An opportunity for foreign groups comes from their expertise and access to Information Technology. In its July 2010 review of the industry, Rosgosstrakh noted that the types of insurance with the highest potential in Russia are real estate insurance, motor CASCO, voluntary health insurance, accident and life insurance. The development of these lines will require investment and the technical re-equipment of insurance companies.
Russias Insurance Sector In 2010
Despite the optimism for the Russian insurance sector expressed by Rosgosstrakh (which, subject to the qualifications discussed above, BMI shares) there appears to be no common view among the various key players on the medium-term prospects for the market. ING Life announced in September 2009 that it would cease its operations in Russia, and sold its portfolio of clients to Allianz ROSNO. Shortly afterwards, Fortis announced that it would close its Russian business, which did not appear likely to reach the required scale and profitability level within Fortis timescale.
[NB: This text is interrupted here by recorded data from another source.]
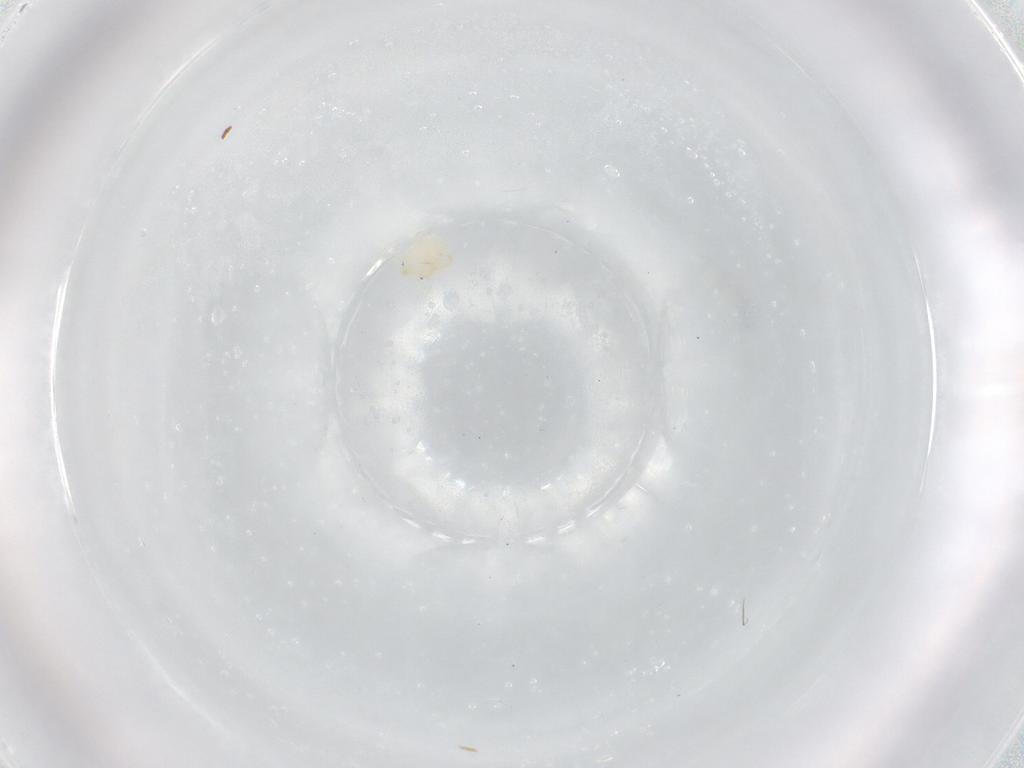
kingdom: Animalia
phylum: Arthropoda
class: Arachnida
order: Trombidiformes
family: Sperchontidae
Although Russias miniscule life sector has tended to be dominated by foreign companies, the foreign majors, or at least some of them, appear to have taken the view that Russia is not a market in which they need to have a presence. CiV Life, part of the German Talanx Group, wrote gross premiums of RUB700mn in the first nine months of 2008, and publicly reiterated in late December 2009 that it is committed to developing its business in Russia.
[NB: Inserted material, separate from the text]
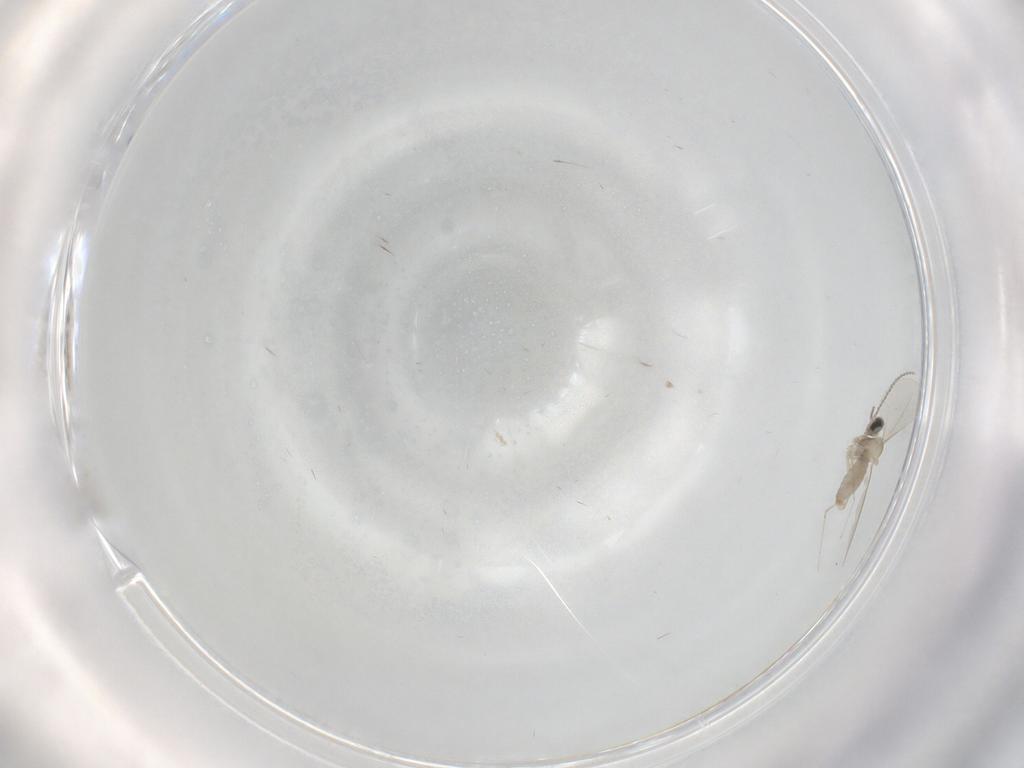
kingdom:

In contrast, some of the Russian insurers are expanding, if only into particular niches. Ingosstrakh announced in mid-November 2009 that it is launching a credit insurance business, which will be structured as a joint venture (JV) with the Belgian public export credit agency ONDD. In mid-2009 SOGAZ confirmed that it had finalised the acquisition of Sheksna Group, whose gross premiums amounted to just less than RUB6bn in 2008. At the end of 2009, Soglassye announced that its sole shareholder, entrepreneur Mikhail Prokhorov, had decided to increase the companys authorised capital by RUB500mn, to RUB2.8bn.
Issues To Watch
Capital Increases
Press reports indicated in December 2009 that the FSIS is contemplating an increase in the basic statutory capital of an insurance company by 300%, to RUB120mn. The minimum capital for life insurers could increase to RUB240mn, while that of reinsurance companies could increase to RUB480mn. This could result in a dramatic reduction in the number of insurers operating in Russia.
Organised Savings
Russia is emphatically not the only country in Central and Eastern Europe to have suffered a double-digit decline in life premiums in 2009. However, it is the only one to have suffered shrinkage in a segment that is miniscule by any standard. The decline in voluntary insurance in general, and in life insurance in particular, augurs ill for the long-term development of pensions and other forms of organised savings in Russia.
Compliance With Laws Governing Compulsory Insurance
CMEI and CMTPL are the two lines which have underpinned the growth (or prevented a contraction) of the non-life segment. Premiums in these areas will remain firm provided that Russians continue to comply with the relevant laws.